Your instructions = Please report each line of the data below that contains "ankle".

Entries provided =
━━━━━━━━━━

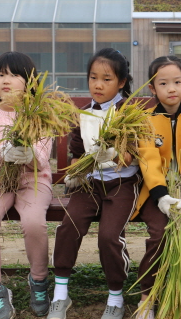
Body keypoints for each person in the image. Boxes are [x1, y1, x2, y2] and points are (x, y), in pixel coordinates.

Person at [47, 48, 140, 319]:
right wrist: (79, 162)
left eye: (107, 79)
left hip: (122, 183)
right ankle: (61, 295)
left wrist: (115, 154)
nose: (98, 85)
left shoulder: (129, 111)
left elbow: (135, 152)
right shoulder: (85, 113)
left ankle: (115, 297)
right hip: (90, 184)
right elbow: (76, 150)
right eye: (93, 78)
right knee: (68, 226)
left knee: (109, 237)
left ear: (121, 82)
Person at [0, 51, 53, 319]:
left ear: (29, 81)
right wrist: (3, 152)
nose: (5, 80)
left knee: (33, 223)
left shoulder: (39, 113)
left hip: (33, 180)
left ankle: (39, 281)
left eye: (13, 74)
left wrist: (29, 152)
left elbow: (42, 160)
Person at [133, 55, 181, 319]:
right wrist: (161, 195)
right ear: (152, 88)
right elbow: (148, 158)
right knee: (159, 235)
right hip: (158, 194)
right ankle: (148, 295)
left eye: (177, 82)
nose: (171, 88)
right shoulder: (145, 119)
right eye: (163, 83)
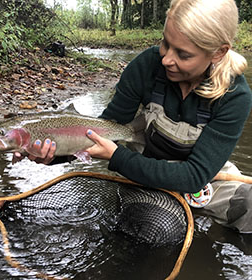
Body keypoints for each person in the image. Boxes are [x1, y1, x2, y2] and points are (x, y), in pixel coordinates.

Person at [14, 0, 252, 233]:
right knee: (156, 228)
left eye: (183, 54)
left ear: (218, 52)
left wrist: (117, 157)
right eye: (165, 43)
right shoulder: (147, 66)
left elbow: (195, 175)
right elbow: (105, 130)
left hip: (204, 175)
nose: (167, 59)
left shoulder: (235, 96)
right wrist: (52, 154)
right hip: (145, 175)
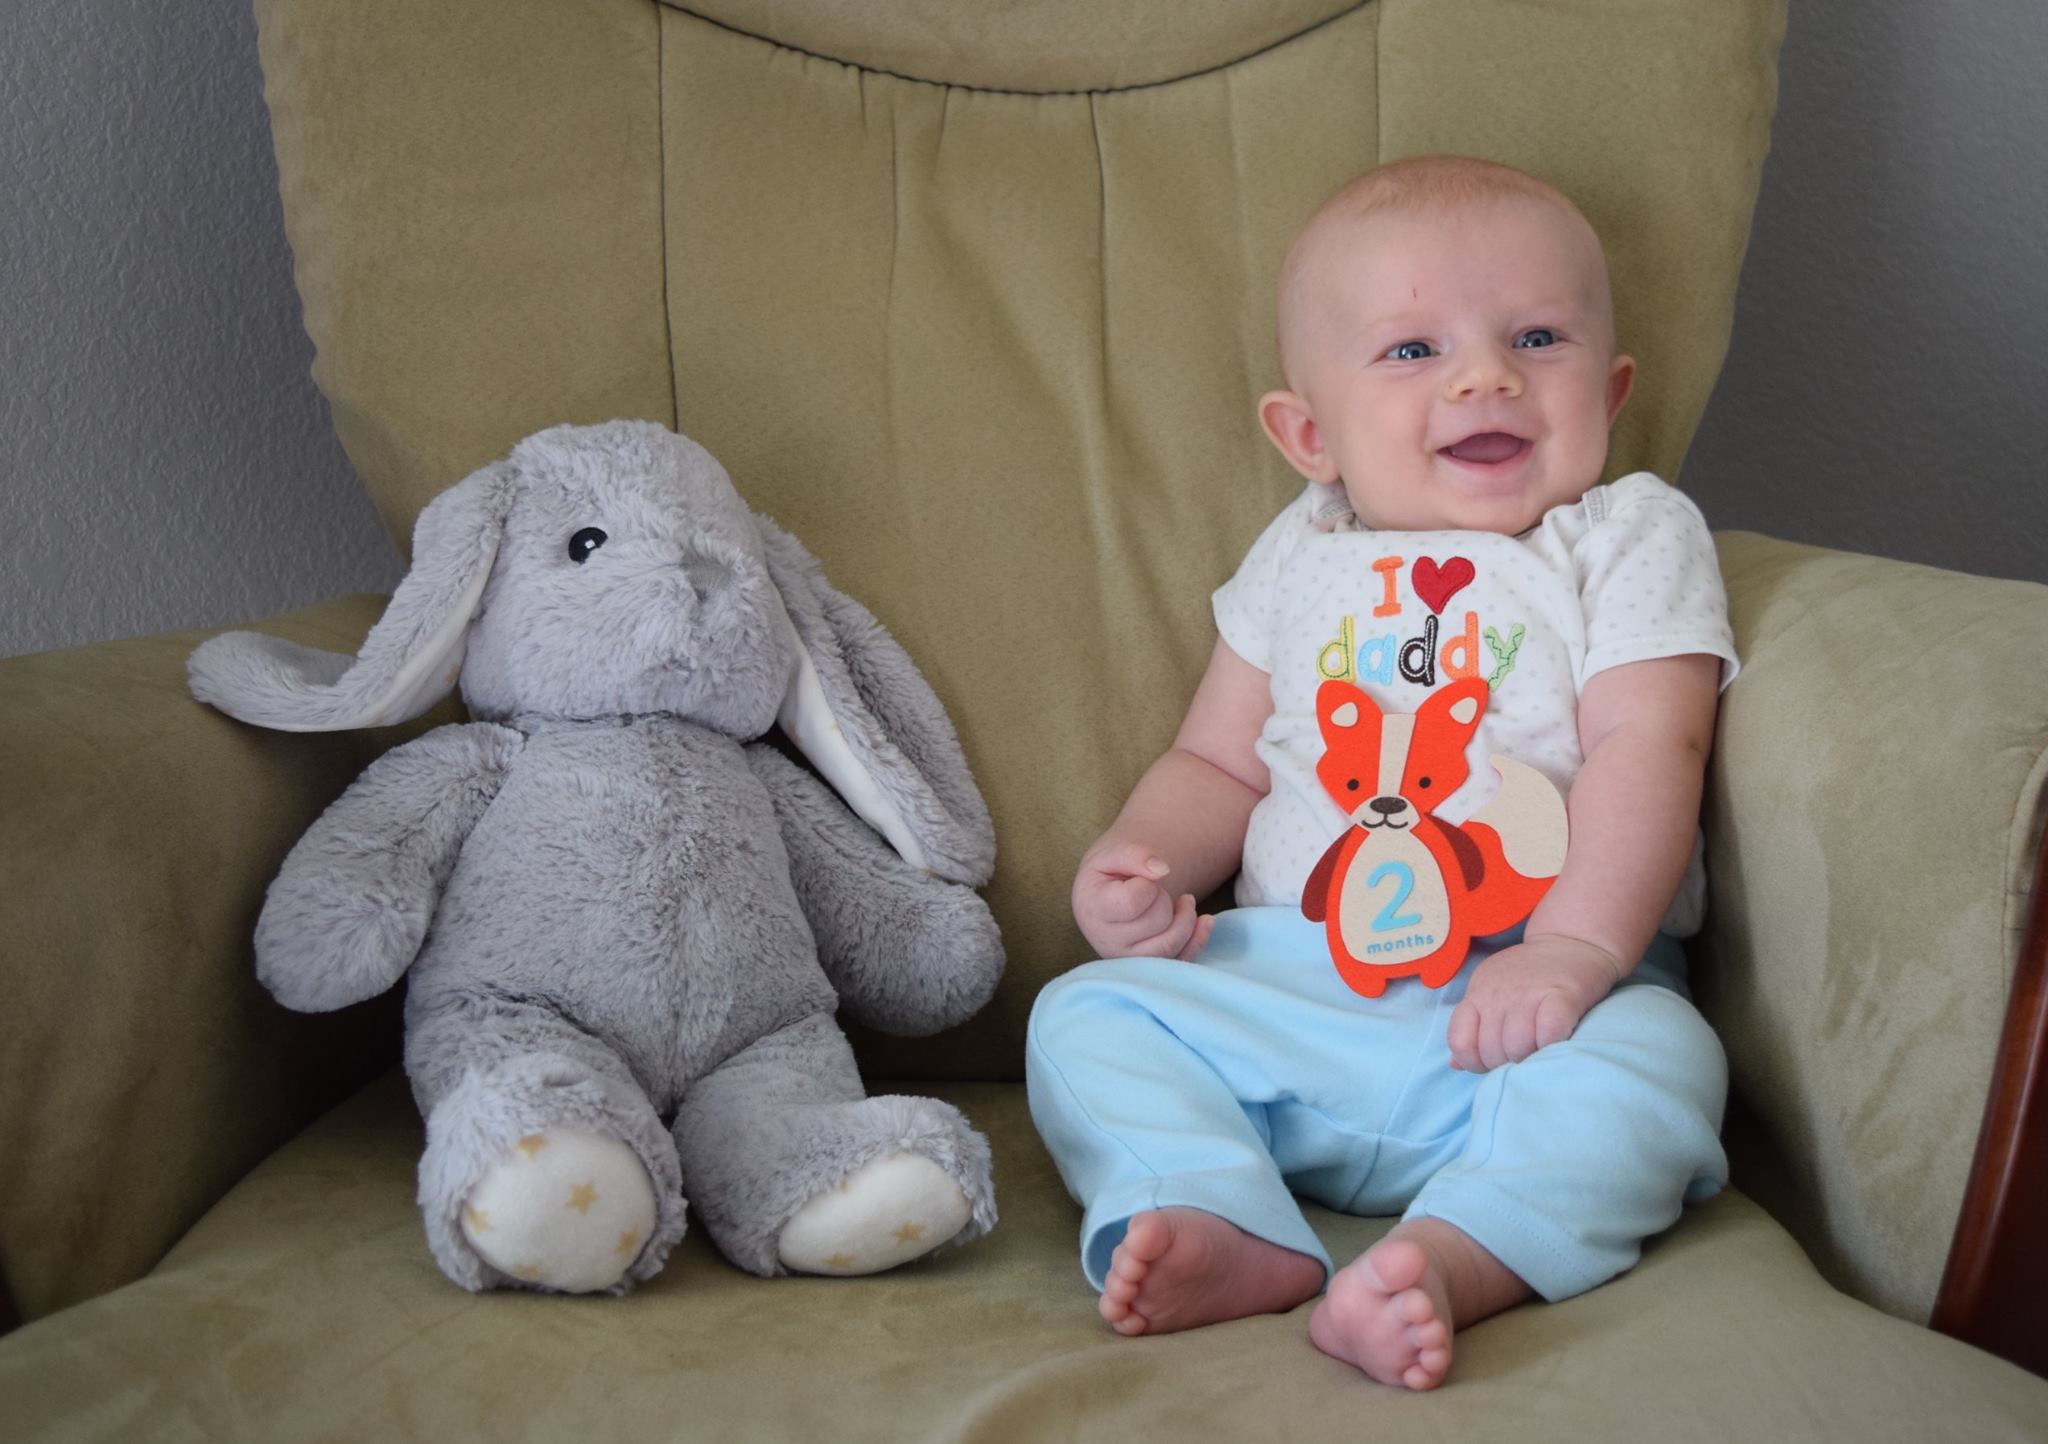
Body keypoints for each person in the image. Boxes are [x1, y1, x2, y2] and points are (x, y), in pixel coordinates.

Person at [1025, 155, 1739, 1390]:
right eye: (1413, 350)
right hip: (1299, 988)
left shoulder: (1624, 532)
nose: (1484, 376)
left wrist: (1571, 951)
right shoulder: (1297, 553)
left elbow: (1649, 744)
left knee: (1664, 1067)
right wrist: (1139, 865)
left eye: (1535, 338)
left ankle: (1446, 1259)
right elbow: (1213, 758)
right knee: (1085, 1013)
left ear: (1609, 391)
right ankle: (1215, 1211)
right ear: (1308, 435)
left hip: (1534, 1009)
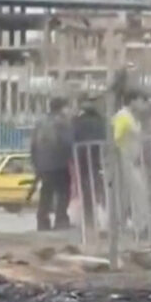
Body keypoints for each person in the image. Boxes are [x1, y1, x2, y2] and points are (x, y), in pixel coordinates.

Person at [111, 90, 151, 236]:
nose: (143, 105)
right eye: (142, 101)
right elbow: (114, 138)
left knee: (130, 195)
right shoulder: (123, 117)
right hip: (124, 160)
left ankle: (133, 226)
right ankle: (140, 227)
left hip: (130, 160)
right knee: (137, 193)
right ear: (133, 101)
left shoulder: (130, 117)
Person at [31, 97, 75, 231]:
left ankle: (42, 221)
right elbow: (67, 143)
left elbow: (33, 145)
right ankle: (61, 219)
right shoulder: (62, 123)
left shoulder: (40, 122)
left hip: (42, 164)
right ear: (62, 108)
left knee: (46, 193)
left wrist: (36, 163)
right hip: (59, 163)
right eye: (67, 107)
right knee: (63, 192)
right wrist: (71, 157)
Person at [72, 94, 107, 232]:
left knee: (87, 189)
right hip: (96, 158)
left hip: (82, 158)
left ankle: (89, 218)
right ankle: (97, 218)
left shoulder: (78, 121)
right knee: (97, 187)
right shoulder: (100, 119)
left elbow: (73, 137)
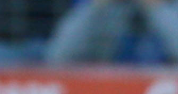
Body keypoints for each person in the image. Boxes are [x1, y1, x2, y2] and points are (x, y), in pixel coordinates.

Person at [47, 0, 178, 64]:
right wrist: (97, 6)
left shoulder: (170, 8)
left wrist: (155, 7)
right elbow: (58, 56)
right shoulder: (103, 10)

━━━━━━━━━━

Task response =
right ankle: (61, 295)
left ankle: (115, 297)
left ankle: (39, 281)
right ankle: (148, 295)
left ankle: (1446, 1259)
right ankle: (1215, 1211)
left ankle: (133, 226)
right ankle: (140, 227)
left ankle: (42, 221)
right ankle: (61, 219)
left ankle: (89, 218)
right ankle: (97, 218)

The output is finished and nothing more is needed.